Se detuvo un momento y miró hacia la ventana del dormitorio de ______, donde podía ver una ligera silueta recostada mientras Trunks permanecía a su lado. Una mezcla de orgullo y culpa lo invadió. Orgullo, por la fortaleza que su hija demostraba a pesar de todo; culpa, porque sentía que no había podido protegerla lo suficiente.
«Malditos demonios... Towa, Demigra... incluso yo mismo...», murmuró en voz baja, un murmullo apenas perceptible que se perdió entre el viento de la noche. «Si alguien le vuelve a hacer daño... juro que no habrá perdón.»
Sus ojos se suavizaron por un instante mientras recordaba los abrazos y las sonrisas que había logrado arrancarle esa misma tarde. Un destello de esperanza se mezclaba con su ira: veía a su hija recuperándose poco a poco, encontrando fuerza en su familia, y eso lo reconfortaba.

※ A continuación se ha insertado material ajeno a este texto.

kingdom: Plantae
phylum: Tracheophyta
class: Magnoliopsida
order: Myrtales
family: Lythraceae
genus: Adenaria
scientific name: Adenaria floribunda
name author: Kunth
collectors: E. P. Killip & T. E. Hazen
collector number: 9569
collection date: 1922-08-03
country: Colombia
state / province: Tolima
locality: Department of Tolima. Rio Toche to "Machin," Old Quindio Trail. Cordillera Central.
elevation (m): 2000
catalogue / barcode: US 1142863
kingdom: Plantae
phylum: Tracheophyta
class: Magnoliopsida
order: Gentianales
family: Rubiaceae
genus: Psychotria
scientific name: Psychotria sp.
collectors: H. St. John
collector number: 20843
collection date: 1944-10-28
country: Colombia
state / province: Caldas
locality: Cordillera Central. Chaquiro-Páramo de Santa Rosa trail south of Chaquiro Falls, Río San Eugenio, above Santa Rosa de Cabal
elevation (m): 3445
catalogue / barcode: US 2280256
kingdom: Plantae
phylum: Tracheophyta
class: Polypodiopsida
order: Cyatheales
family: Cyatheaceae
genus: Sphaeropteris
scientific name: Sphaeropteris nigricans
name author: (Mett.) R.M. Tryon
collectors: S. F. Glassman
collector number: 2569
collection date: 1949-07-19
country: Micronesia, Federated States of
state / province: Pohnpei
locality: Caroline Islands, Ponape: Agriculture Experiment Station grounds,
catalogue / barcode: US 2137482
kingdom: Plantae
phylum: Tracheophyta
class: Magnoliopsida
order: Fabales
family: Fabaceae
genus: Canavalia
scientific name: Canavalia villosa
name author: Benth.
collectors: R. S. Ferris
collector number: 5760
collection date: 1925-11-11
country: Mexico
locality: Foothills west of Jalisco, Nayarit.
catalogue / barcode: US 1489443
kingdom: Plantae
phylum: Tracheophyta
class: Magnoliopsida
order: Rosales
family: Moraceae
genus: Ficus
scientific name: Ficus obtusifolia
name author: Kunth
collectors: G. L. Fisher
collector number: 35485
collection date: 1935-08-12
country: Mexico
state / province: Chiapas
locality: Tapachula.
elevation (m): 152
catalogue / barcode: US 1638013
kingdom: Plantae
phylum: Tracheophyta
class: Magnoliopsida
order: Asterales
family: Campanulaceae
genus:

Sin embargo, su mente de guerrero siempre evaluaba los riesgos: sabía que quienes la habían lastimado no se detendrían y que su protección debía ser total.
Vegeta cerró los ojos y respiró hondo. «No puedo permitir que vuelva a pasar...», se prometió. «Haré lo que sea necesario. Ningún enemigo, sin importar cuán poderoso, se interpondrá entre ella y nosotros.»
Con esa resolución, ajustó su postura, dejando atrás la duda y el temor momentáneo. La fachada de padre frío y guerrero implacable permanecía intacta, pero dentro de él ardía una determinación férrea, lista para actuar en cualquier momento que su hija necesitara.
Mientras regresaba a la casa, Vegeta sabía que esa noche dormiría con un ojo abierto y la mente en guardia. Su familia, y sobre todo ______, eran su prioridad absoluta. Nadie, ni siquiera los dioses o los demonios más astutos, podrían tocarla mientras él estuviera cerca.